[WIP][SPARK-54647][PYTHON] Support User-Defined Aggregate Functions (UDAF) by Yicong-Huang · Pull Request #53400 · apache/spark

Yicong-Huang · 2025-12-09T00:35:10Z

What changes were proposed in this pull request?

Add support for User-Defined Aggregate Functions (UDAF) in PySpark. Currently PySpark supports User-Defined Functions (UDF) and User-Defined Table Functions (UDTF), but lacks support for UDAF. Users need to write custom aggregation logic in Scala/Java or use less efficient workarounds.

This change adds UDAF support using a two-stage aggregation pattern with mapInArrow and applyInArrow. The basic idea is to implement aggregation (and partial aggregation) by:

df.selectExpr("rand() as key").mapInArrow(reduce).groupBy(key).applyInArrow(merge)

Where func1 calls Aggregator.reduce() for partial aggregation within each partition, and func2 calls Aggregator.merge() to combine partial results, then Aggregator.finish() for final results.

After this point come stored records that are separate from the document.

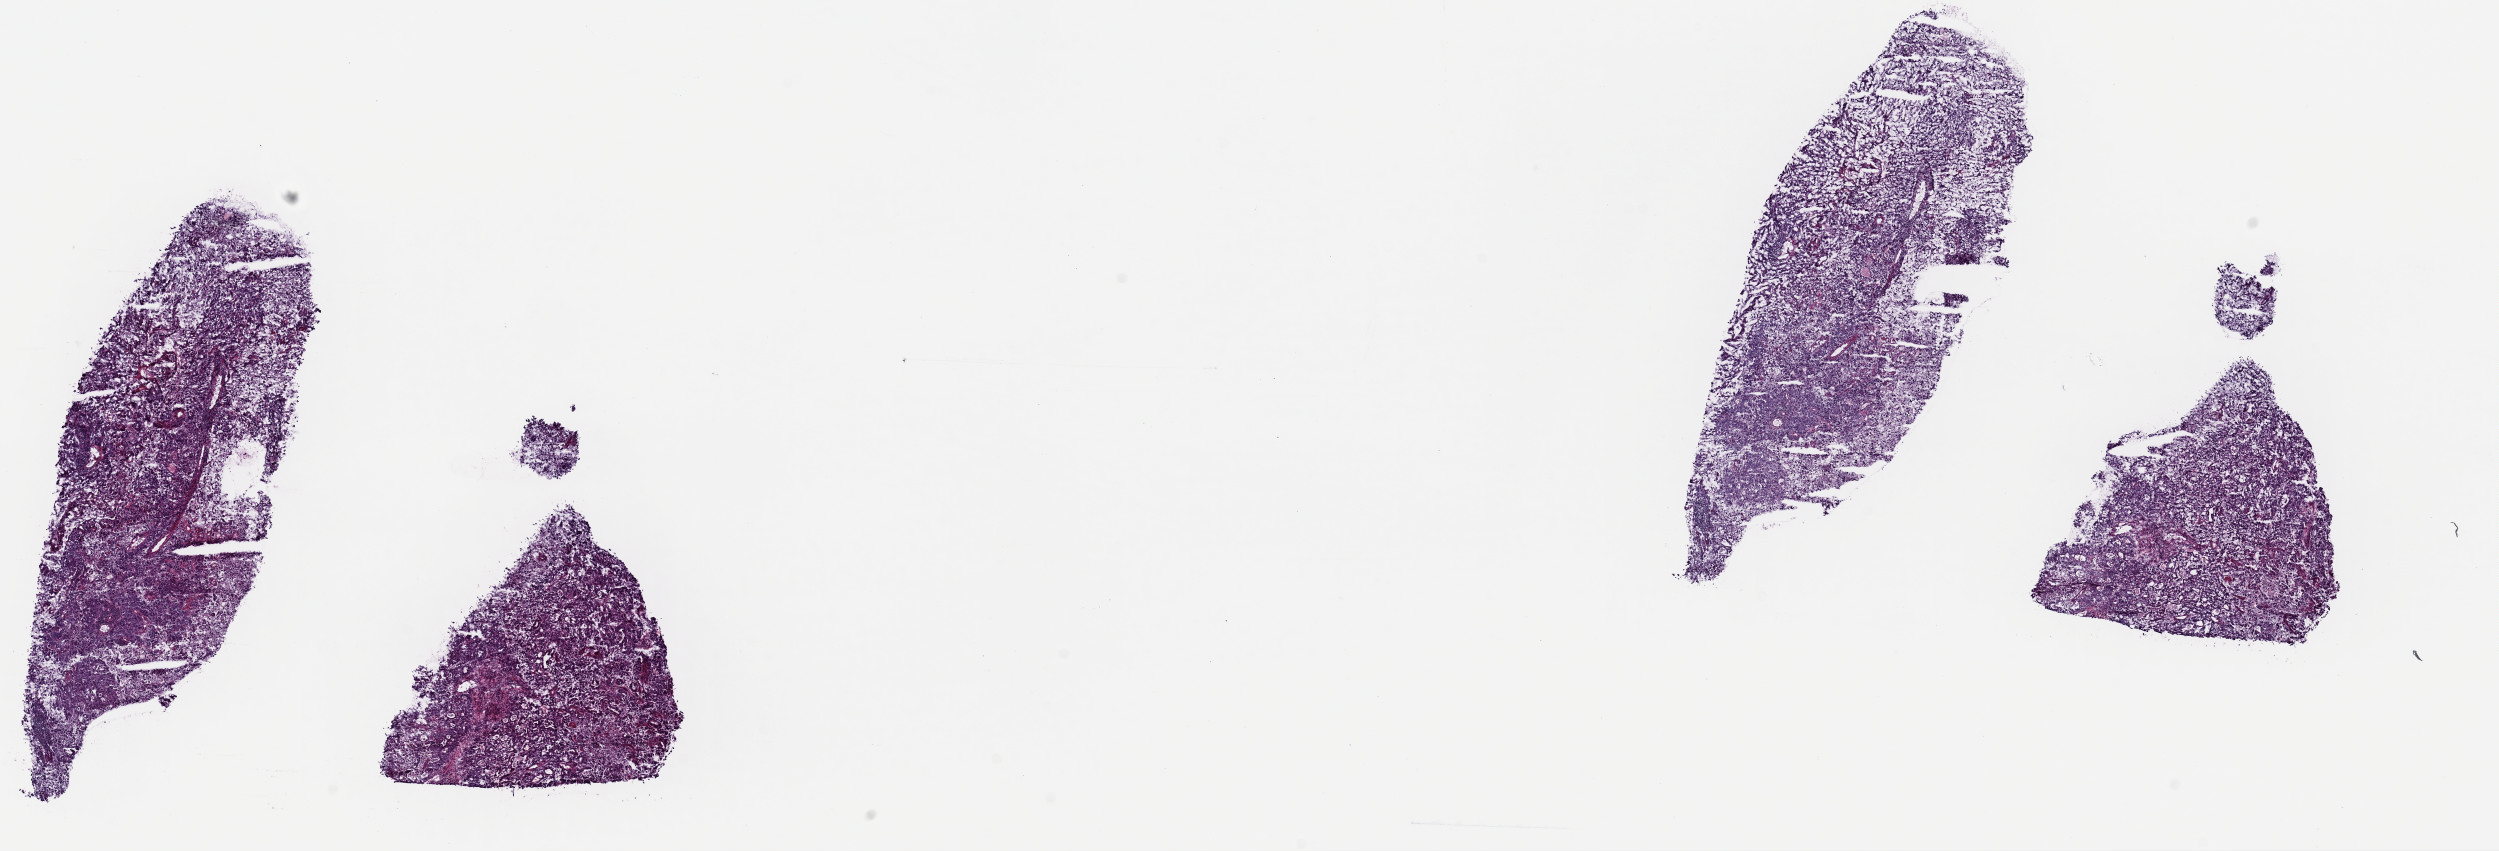
Whole-slide histology image, Hematoxylin and eosin (H&E) stained, a low-resolution overview of the entire scanned area, about 19.7 x 6.7 mm (from a 40x scan), frozen section, uterus, primary tumour sample. Female patient; age at initial diagnosis 66 years. Histologic grade: G3 (poorly differentiated). Pathologist review of this section (percent, as recorded): tumour cells 70%, tumour nuclei 70%, normal cells 0%, stromal cells 20%, necrosis 10%. Infiltration values recorded for this section: lymphocyte infiltration 40%, monocyte infiltration 20%, neutrophil infiltration 20%.
* pathologic diagnosis: Endometrioid adenocarcinoma, NOS
* FIGO stage: IIIC1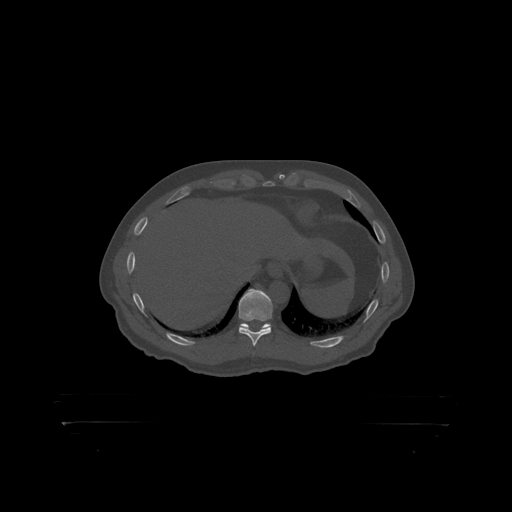
CT including the spine, one axial slice. Slice 395 of 399 in the series (ordered by position). Bone window (W 1800 / L 400 HU). 1.25 mm slice thickness. 512 × 512 image matrix. Male patient, age 46 years. Case-level facts recorded for this patient, not image findings: primary cancer: skin.
Outlined on this slice (semi-automatic segmentation, software-assisted and operator-edited):
- T10 vertebra: bounding box <239,289,273,319> (left, top, right, bottom; pixels)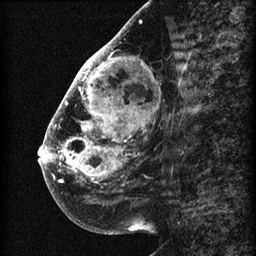
Breast MRI (dynamic contrast-enhanced), one sagittal slice. Position 27 of 60 along the scan axis. 3 images stored at this slice position (order not interpretable as contrast timing). 1.5 T. TE 4.2 ms, TR 22.7 ms. 2 mm slice thickness. 256 × 256 image matrix. Patient: female, 48 years. Case-level facts recorded for this patient, not image findings: setting: breast cancer imaged before/during neoadjuvant chemotherapy; receptor status: triple-negative.
Structures marked on this image (semi-automatic segmentation, software-assisted and operator-edited):
- analysis volume of interest (the breast-tissue region the enhancement analysis was run in; not a lesion): bounding box (x1, y1, x2, y2) in pixels: (44, 30, 173, 207)
- tumour enhancement mask (voxels above the 90 % enhancement threshold inside the analysis volume of interest): (44, 31, 127, 185)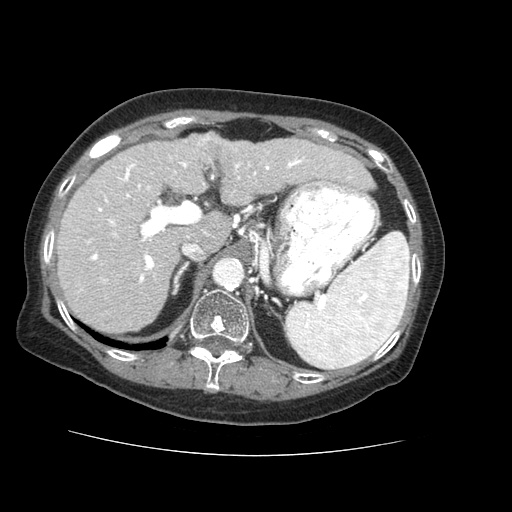
Contrast-enhanced abdominal CT (liver protocol), one axial slice. Position 40 of 73 along the scan axis. 120 kVp. Soft-tissue window (W 400 / L 40 HU). 2.5 mm slice thickness. 512 × 512 image matrix, field of view 360 × 360 mm. From the clinical record (not read from this slice): diagnosis: hepatocellular carcinoma (patient treated with transarterial chemoembolisation; whether this scan precedes or follows treatment is not stated here); TNM stage (as recorded): Stage-IVB.
Outlined on this slice (semi-automatically segmented with operator editing):
- liver parenchyma outside the tumour (the mass and vessels are separate outlines, so this box may not span the whole liver): bounding box (x1, y1, x2, y2) in pixels: (56, 132, 374, 332)
- mass: (193, 133, 236, 161)
- portal vein: (81, 152, 352, 290)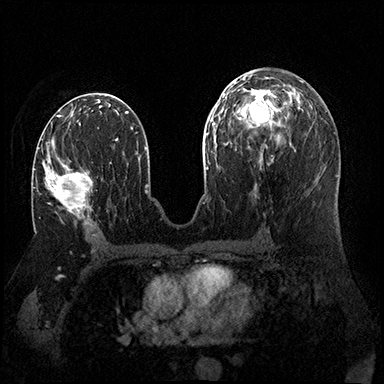
Breast MRI (dynamic contrast-enhanced), one axial slice. Slice 86 of 200 in the series (ordered by position). Dynamic contrast-enhanced series, time point 2 of 8 at this slice position (early post-contrast). 3 T. TE 2.3 ms, TR 4.4 ms. 1 mm slice thickness. 384 × 384 image matrix, field of view 360 × 360 mm. Female patient.
Outlined on this slice (semi-automatically segmented with operator editing):
- enhancing-tissue mask used for the functional tumour volume (all voxels passing the contrast-enhancement thresholds inside the analysis volume; usually the tumour): bounding box [x1, y1, x2, y2] px = [34, 141, 93, 224]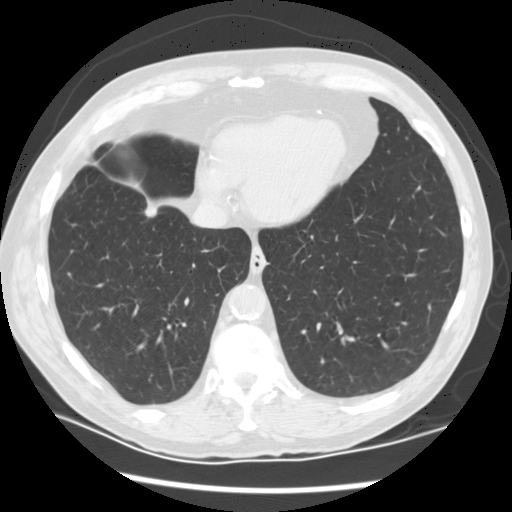
Chest CT (low-dose screening protocol), one axial image; first (baseline) screen; lung window (W 1500 / L -600 HU); standard (soft-tissue) reconstruction kernel (STANDARD); slice 94 of 122 in the series. Male participant, aged 68 years at enrolment. Current smoker at enrolment.
• Expert-annotated lung lesion, bounding box (x1, y1, x2, y2) in pixels: (121, 190, 180, 236).
• The screening reader recorded 3 non-calcified nodules or masses ≥4 mm on this exam; which of them this box marks is not recorded.
• Later outcome: lung cancer diagnosed 90 days after this screen — adenocarcinoma, NOS, right upper lobe, right lower lobe, well differentiated (G1), stage IV (AJCC 6th edition), 35 mm at pathology.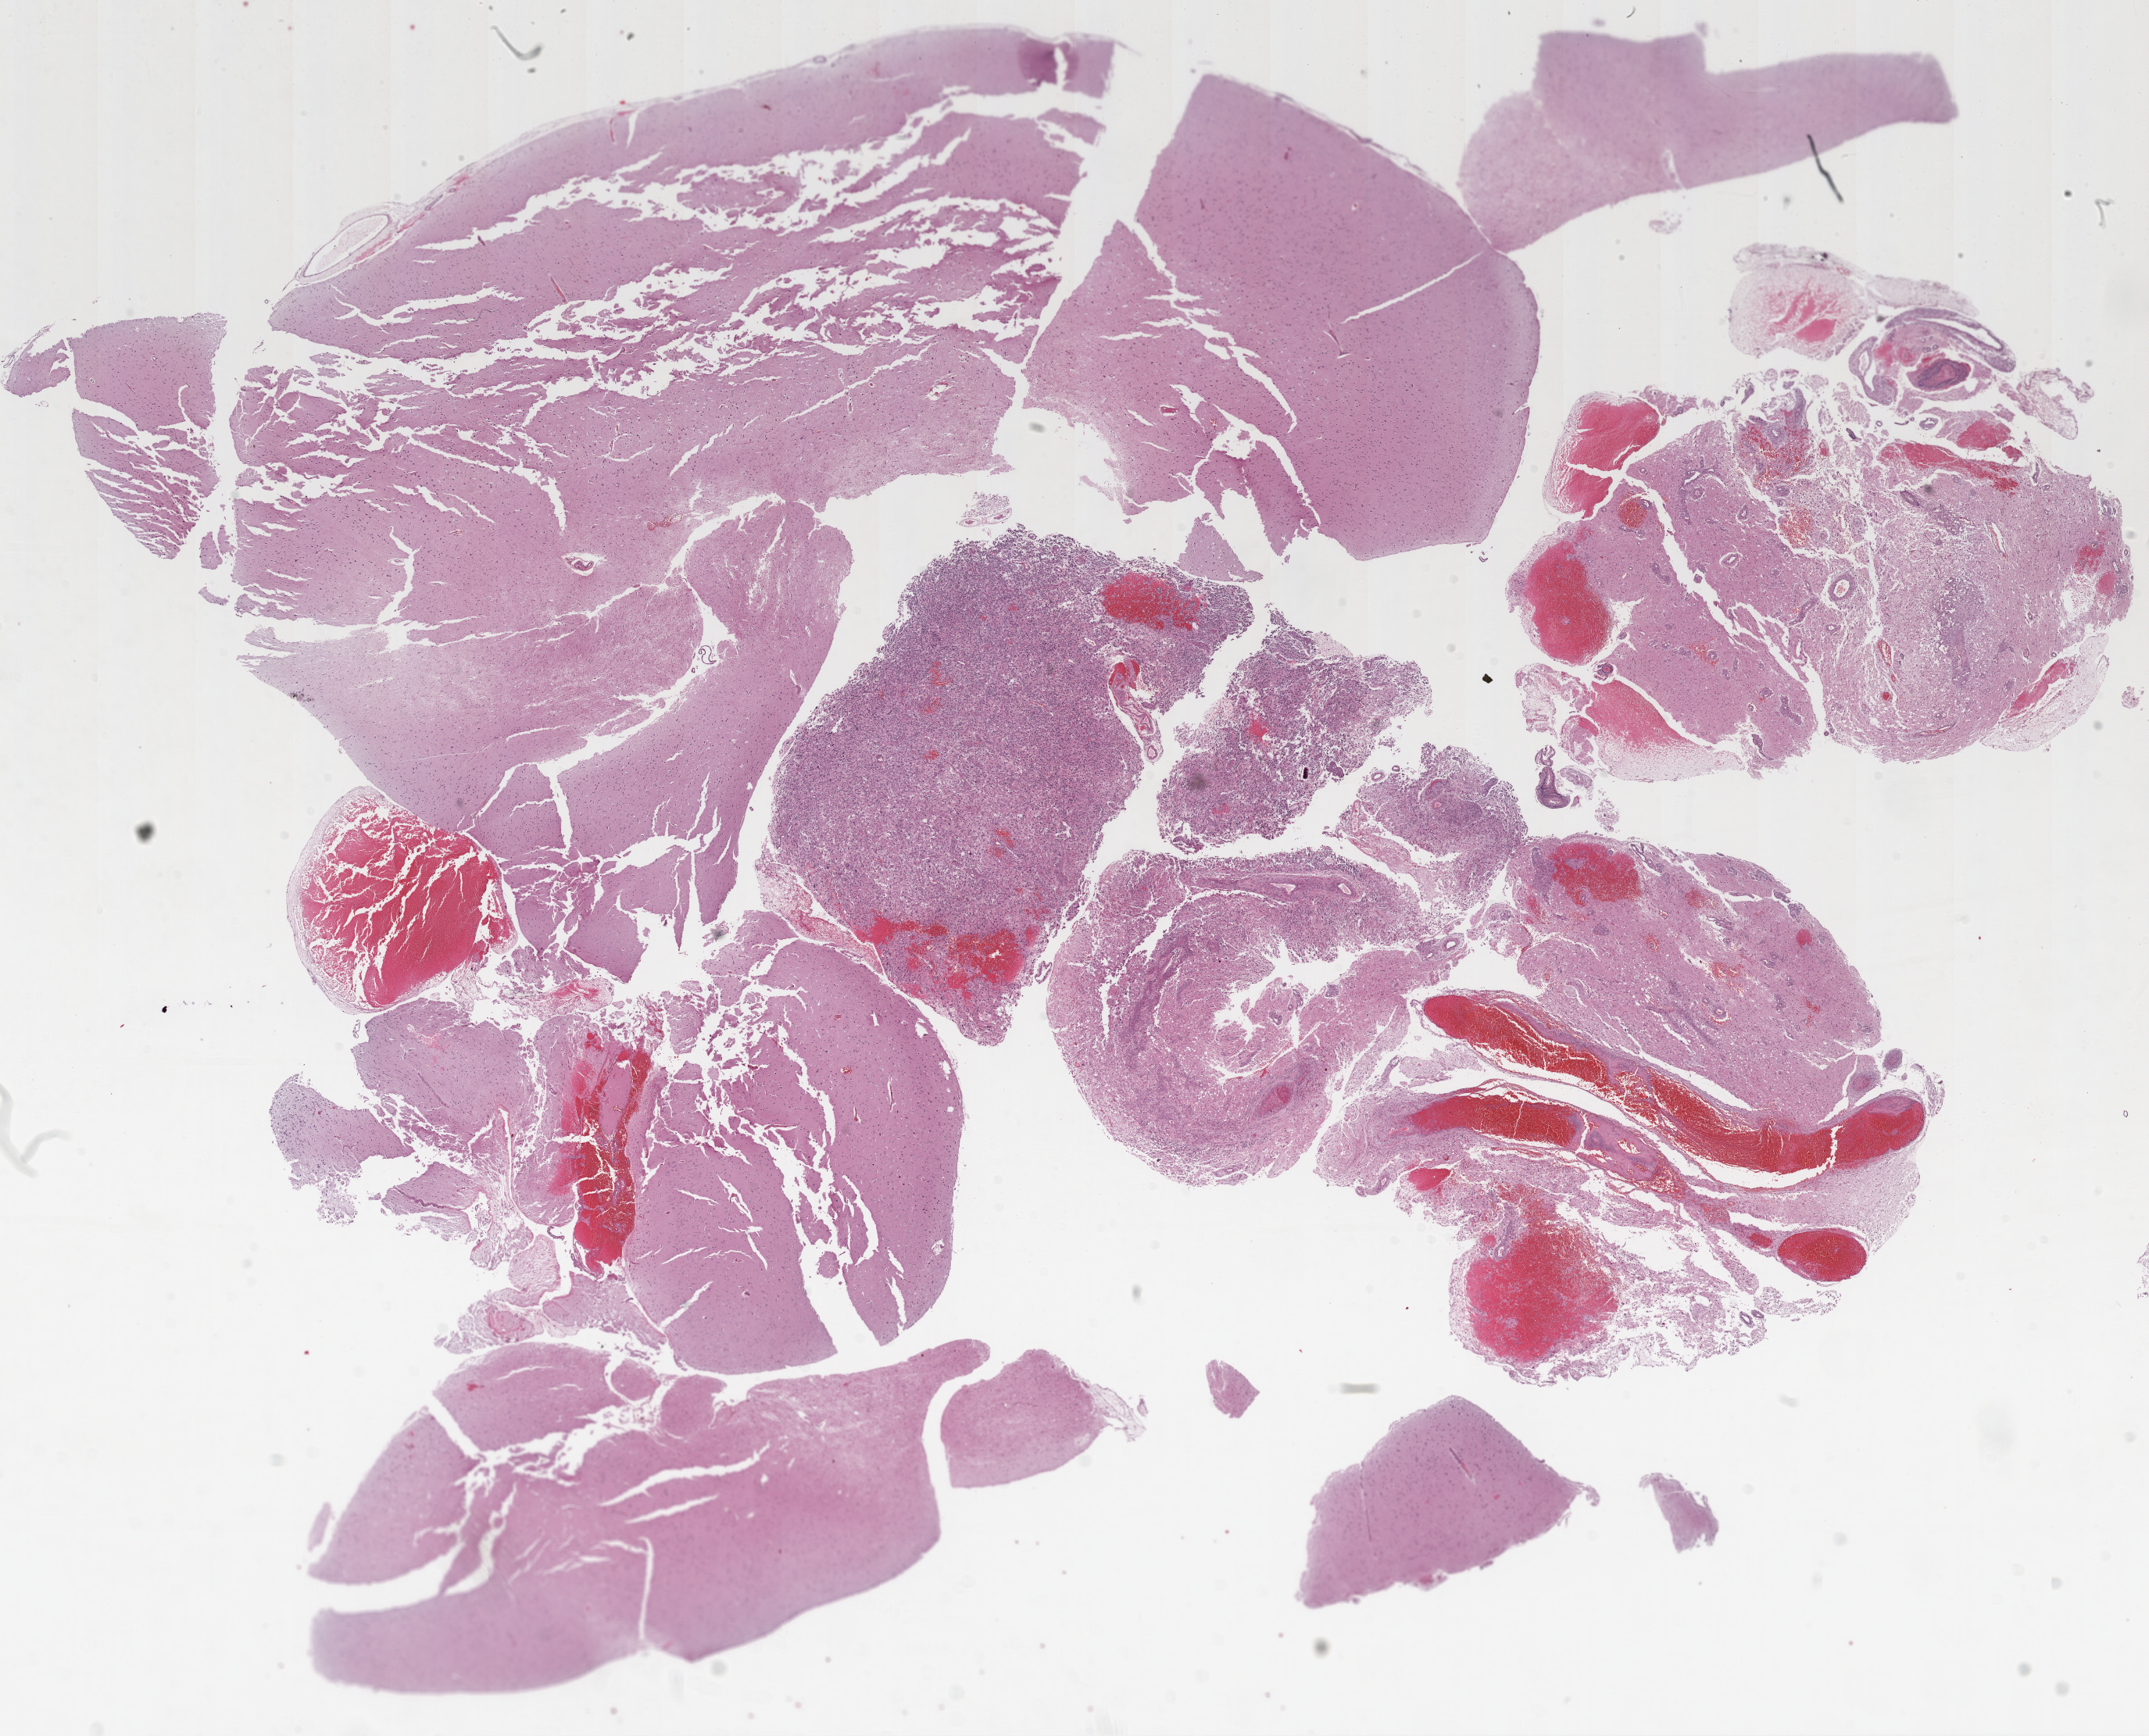
H&E-stained whole-slide image — low-resolution overview of the scanned area, about 22.1 x 17.8 mm; formalin-fixed paraffin-embedded (FFPE) diagnostic section; primary tumour sample from the brain. Female patient; age at initial diagnosis 54 years.
Histologic diagnosis: Glioblastoma.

Aligned with Scala side, the implementation provides a Python Aggregator base class that users can subclass:

class Aggregator:
    def zero(self) -> Any:
        """Return zero value for aggregation buffer"""
        raise NotImplementedError
    
    def reduce(self, buffer: Any, value: Any) -> Any:
        """Combine input value into buffer"""
        raise NotImplementedError
    
    def merge(self, buffer1: Any, buffer2: Any) -> Any:
        """Merge two intermediate buffers"""
        raise NotImplementedError
    
    def finish(self, reduction: Any) -> Any:
        """Produce final result from buffer"""
        raise NotImplementedError

Users can create UDAF instances using the udaf() function and use them with DataFrame.agg():

sum_udaf = udaf(MySum(), "bigint")
df.agg(sum_udaf(df.value))
df.groupBy("group").agg(sum_udaf(df.value))

Key changes:

Added pyspark.sql.udaf module with Aggregator base class, UserDefinedAggregateFunction wrapper, and udaf() factory function
Integrated UDAF support in GroupedData.agg() by detecting UDAF columns via _udaf_func attribute

Why are the changes needed?

Currently PySpark lacks support for User-Defined Aggregate Functions (UDAF), which limits users' ability to express complex aggregation logic directly in Python. Users must either write custom aggregation logic in Scala/Java or use less efficient workarounds. This change adds UDAF support to complement existing UDF and UDTF support in PySpark, aligning with the Scala/Java Aggregator interface in org.apache.spark.sql.expressions.Aggregator.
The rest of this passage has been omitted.